El Patronato también organizaba cursos para maestros, especialmente con la colaboración de Pablo Gutiérrez Moreno, director de las Misiones de Arte, el inspector Vicente Valls Anglés y la maestra Elisa López Velasco. Eran cursos con un número muy limitado de asistentes que duraban una semana, en los que se trataban temas solicitados por los interesados, a los que se consultaba con tiempo. Al participar en ellos los maestros de una comarca previamente determinada, permitía en la mayoría de los casos que por la mañana trabajasen en sus escuelas, mientras dedicaban la tarde a las tareas del curso. La experiencia pronto sugirió un estilo, muy cercano al de la ILE, en el que se buscaba la acción íntima y personal —pocos profesores y alumnos— y no prédicas que no tenían consecuencias; al mismo tiempo que se trataba de reavivar la confianza del maestro, que creyese en su propio esfuerzo y en su propia inspiración, más que en cualquier receta al uso.

Lo más esencial del éxito de las Misiones Pedagógicas fueron los equipos de personas, jóvenes en su mayoría, que iban por los pueblos realizando esta labor. Porque, por una parte, descubrieron una España inédita, desconocida en las grandes urbes, que tenía unos valores que era necesario estimar y promover en una población embelesada por el confort del automóvil y la electricidad. Toda esa juventud se dio cuenta de que no solo había una cultura antigua y residual en las aldeas, sino que además esta cultura contenía un fondo con el que había que contar para renovar la vida y los hábitos del país. Por otra, las andanzas por los pueblos hicieron madurar a toda una generación inquieta de intelectuales, estudiantes y profesores universitarios, inspectores de educación y maestros, influyendo en su percepción de la vida, en sus valores artísticos y literarios, en sus decisiones políticas y sus compromisos sociales. No puedo dejar de citar aquellas palabras con las que Dieste terminaba su reflexión sobre las Misiones: “Después de haber sido misionero, difícilmente se podría ser marrullero en política, ficticio o pedante en arte, descuidado en asuntos de ética profesional…”.

No es posible hacer una síntesis somera, ni siquiera una clasificación de todos aquellos jóvenes sin incurrir en simplificaciones poco explicativas. Tenemos actualmente una nómina de 723 personas que en algún momento intervinieron en las actividades del Patronato. La mayoría de ellos eran maestros, o sus profesores, pero quienes daban un carácter peculiar a cada misión eran los jefes de equipo: inspectores, escritores, artistas o algunos maestros que también escribían o investigaban sobre la poesía y costumbres populares.

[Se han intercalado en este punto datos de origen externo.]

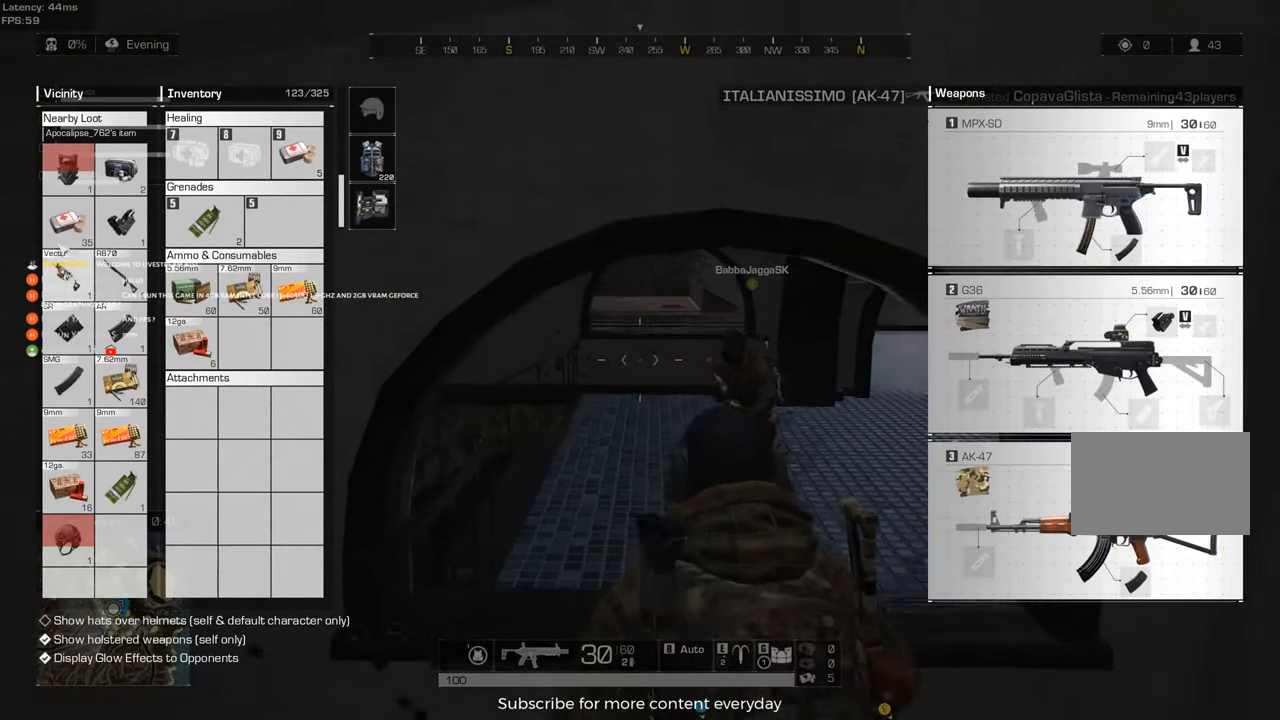
{"keys": ["a", "d"], "mouse": [], "events": [[33, "d", "up"], [133, "a", "up"], [133, "c", "down"], [217, "a", "down"], [217, "c", "up"], [317, "a", "up"], [400, "mouse_right", "down"], [450, "d", "down"], [450, "s", "up"], [500, "a", "down"], [500, "mouse_right", "up"]]}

Hemos citado algunos nombres, pero en las misiones tuvieron también una participación muy activa María Zambrano, Luis Cernuda, Miguel Hernández, Francis Bartolozzi, Urbano Lugrís o Agapito Marazuela, por citar personas muy conocidas. Examinar las trayectorias que tuvieron como generación, los compromisos en que estaban sumidos entonces y el poso intelectual que dejó en ellos las andanzas por los pueblos, descubrir cómo la Guerra Civil truncó sus esperanzas y los dispersó, conocer qué les ocurrió después y en qué se transformaron…, sin duda conforma una galería que guarda muchas historias luminosas, una sinfonía de episodios en los que podemos encontrar lo que supuso aquel esfuerzo transformativo por alcanzar una España democrática y culta.